Telling people more about autism would probably help.

Thank you.

Does anybody have any questions about autism?

MOM-NOS said...

Irene, thank you so much for posting Teddy's presentation to the Board. You must have been so proud! He is quite a kid.

All the best to both of you!

Anonymous said...

CR student takes mike, tells story

Bucks County Courier Times

Teddy Willis got his chance to speak publicly on Thursday night.

The Goodnoe Elementary fifth-grader, who has autism, recently spoke about his disability at his school after initially being denied. Thursday night, he addressed the Council Rock school board during its public comment section.

“I would like more people to understand my disability about having trouble with social skills,” he said into the microphone. “If they did that, then I wouldn't be the least popular kid at Goodnoe and I would just be like everybody else.”

What came next was a surprise to both Teddy and his parents, Irene and Ted Willis of Newtown Township.
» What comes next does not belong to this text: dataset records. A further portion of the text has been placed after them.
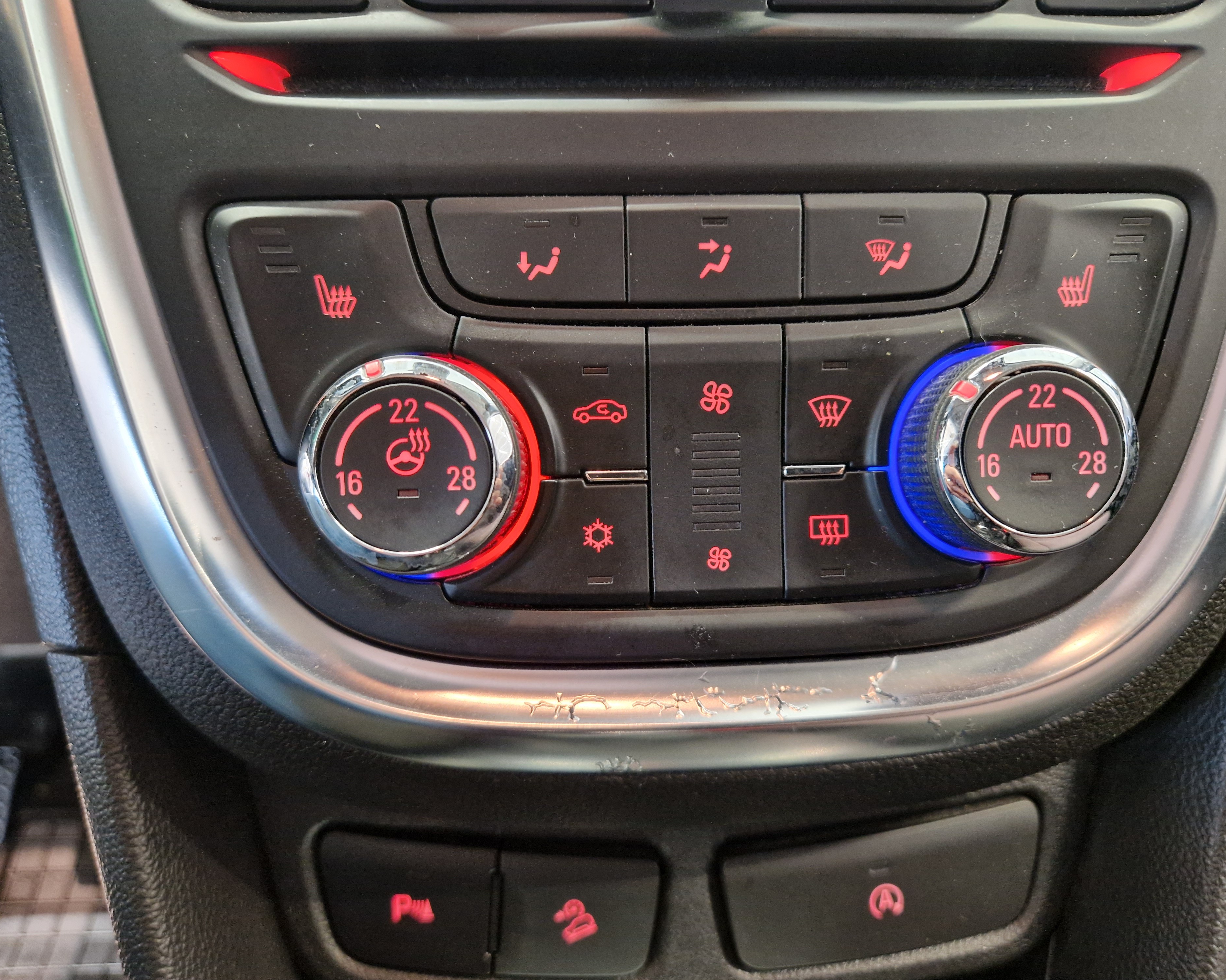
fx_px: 871
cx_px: 637
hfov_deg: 70.3
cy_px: 490
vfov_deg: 58.8
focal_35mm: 24
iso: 640
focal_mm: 5.4
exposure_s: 1/50
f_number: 1.8
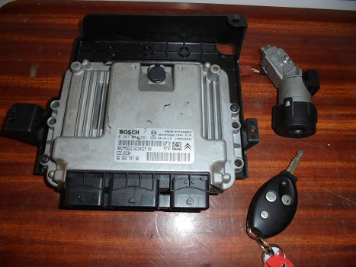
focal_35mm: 26
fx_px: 267
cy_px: 134
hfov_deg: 67.3
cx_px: 178
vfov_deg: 53.0
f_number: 3.5
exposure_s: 1/30
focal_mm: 4.6
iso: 200
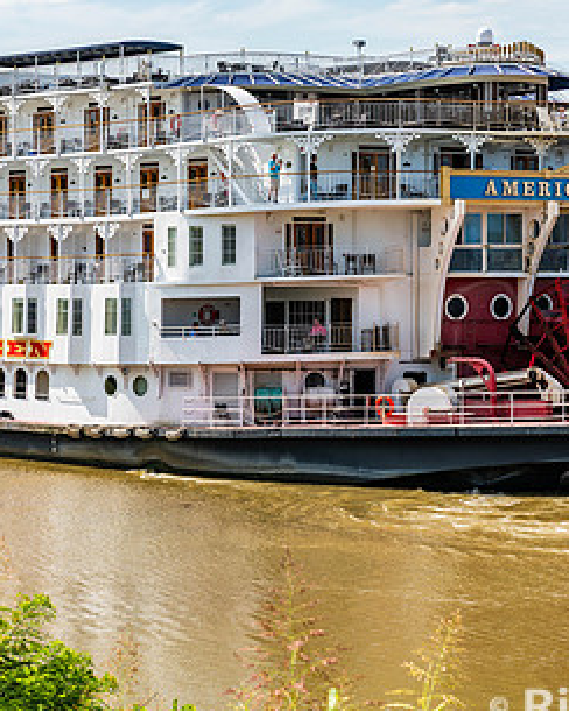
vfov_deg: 15.4
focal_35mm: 125
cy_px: 297
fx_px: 2631
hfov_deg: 12.3
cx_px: 333
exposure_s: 1/160
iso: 64
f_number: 8
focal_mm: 70
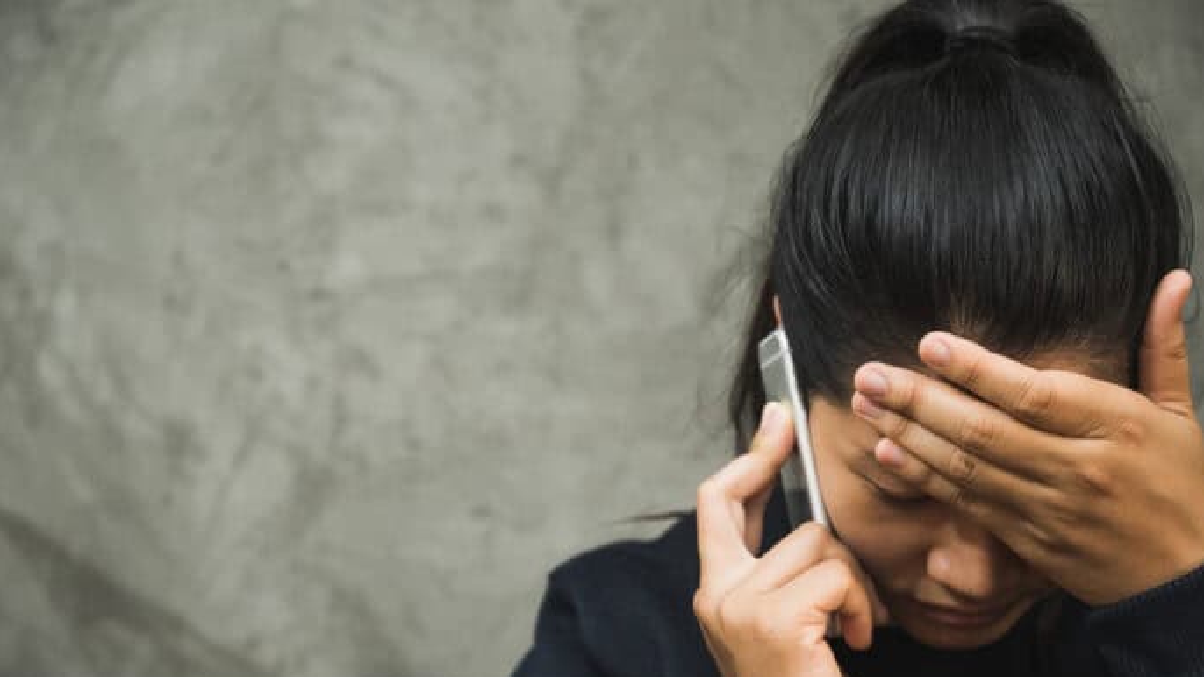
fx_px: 2618
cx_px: 613
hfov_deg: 25.9
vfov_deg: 14.7
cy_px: 446
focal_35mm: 82
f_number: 4
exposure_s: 1/125
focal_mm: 70
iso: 1600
After leaving the board room, Teddy was introduced to Andrew Flinn, a 13-year-old seventh-grader with Asperger's syndrome, a mild form of autism.

Andrew and his mother, Noreen, drove an hour from Coopersburg to listen to what Teddy had to say.

“My son, like Teddy, is picked on in school,” Noreen said. “We wanted to approach [my son's] school about it but were also turned away.”

Andrew said the bullying he received was really bad a few years ago.

“Fourth grade was the worst grade for bullying. The kids started getting their kicks by picking on me,” he said.

Irene Willis, Teddy's mother, said her son's presentation before the school board not only raised awareness with board members, but to the district as a whole.

“Hopefully there will be more sensitivity training and people will embrace what Teddy feels like to have autism spectrum disorder,” she said.

Carol Bemmels, Teddy's grandmother and a guidance counselor at Conwell-Egan Catholic High School in Bristol Township, said she was proud of Teddy and Irene for their comments to the board.

“Allowing kids with disabilities to speak for themselves is positive,” said Bemmels, who was the person who informed the Flinn family about Teddy's presentation.

Irene said she was happy to meet Andrew and his mother. She said she hopes for similar connections with students at Teddy's school.

“Maybe 10 kids will look beyond his disability and see that he is a child who wants to play and will want to be his friend,” she said.

As for Teddy and Andrew, the two already swapped e-mail addresses.

“I'm just glad he made another friend,” Noreen said. “It was well worth the ride.”

Kendra Gentry can be reached at 215-949-4206 or

April 20, 2007 6:43 AM

Daisy said...

Awareness -- it is the lowest form of knowledge, perhaps, but without awareness, nothing else can happen. Thanks to Irene and Teddy for pouring the foundation, bringing the awareness of Aspergers to his classmates and the school staff.